I am reading a CSV into R, where several columns contain percentages that are formatted as text strings with a percentage symbol at the end, e.g. "35%". readr::read_csv() interprets these as character-type data, but I want the data to be numeric so I can perform analysis.
The following code achieves this, but seems like a lot of "hoops" to jump through. Is there a standard function (or option for a function) that does the same thing?
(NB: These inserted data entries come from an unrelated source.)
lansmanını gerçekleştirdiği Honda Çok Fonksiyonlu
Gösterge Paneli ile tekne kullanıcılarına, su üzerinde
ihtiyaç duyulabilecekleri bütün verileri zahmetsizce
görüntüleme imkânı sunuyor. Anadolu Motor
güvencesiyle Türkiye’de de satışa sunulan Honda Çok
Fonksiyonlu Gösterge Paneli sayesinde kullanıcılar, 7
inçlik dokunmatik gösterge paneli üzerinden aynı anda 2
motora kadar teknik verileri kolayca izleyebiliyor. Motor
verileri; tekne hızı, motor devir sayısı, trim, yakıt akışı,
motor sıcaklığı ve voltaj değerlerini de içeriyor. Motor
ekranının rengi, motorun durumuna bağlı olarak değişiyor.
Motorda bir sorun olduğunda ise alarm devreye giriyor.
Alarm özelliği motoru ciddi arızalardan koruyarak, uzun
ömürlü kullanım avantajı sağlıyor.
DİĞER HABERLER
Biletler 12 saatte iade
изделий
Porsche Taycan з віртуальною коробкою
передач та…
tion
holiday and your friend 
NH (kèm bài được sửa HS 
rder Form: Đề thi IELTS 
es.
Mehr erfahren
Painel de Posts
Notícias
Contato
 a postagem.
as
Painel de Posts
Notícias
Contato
There doesn't seem to be a relevant option in the read_csv() function.
convert_percentage_string <- function(percentage_string) {
percentage_string %>%
stringr::str_extract(., "[0-9]+") %>%
as.numeric()
}
read_csv("my_data.csv") %>%
mutate_at(columns_with_percentages, convert_percentage_string)
Sample data:
tribble(~name, ~count, ~percentage,
"Alice", 4, "40%",
"Bob", 10, "65%",
"Carol", 15, "15%")
Expected result:
tribble(~name, ~count, ~percentage,
"Alice", 4, 40,
"Bob", 10, 65,
"Carol", 15, 15)
Here's a dplyr
and readr
solution:
library(dplyr) # Version >= 1.0.0
library(readr)
library(stringr)
data %>%
mutate(across(where(~any(str_detect(.,"%"))), parse_number))
# A tibble: 3 x 3
name count percentage
<chr> <dbl> <dbl>
1 Alice 4 40
2 Bob 10 65
3 Carol 15 15
Feel free to replace any
with all
if you prefer.
A benefit of this approach is it detects columns that have the %
and only parses those. No need to know which columns need to be converted in advance.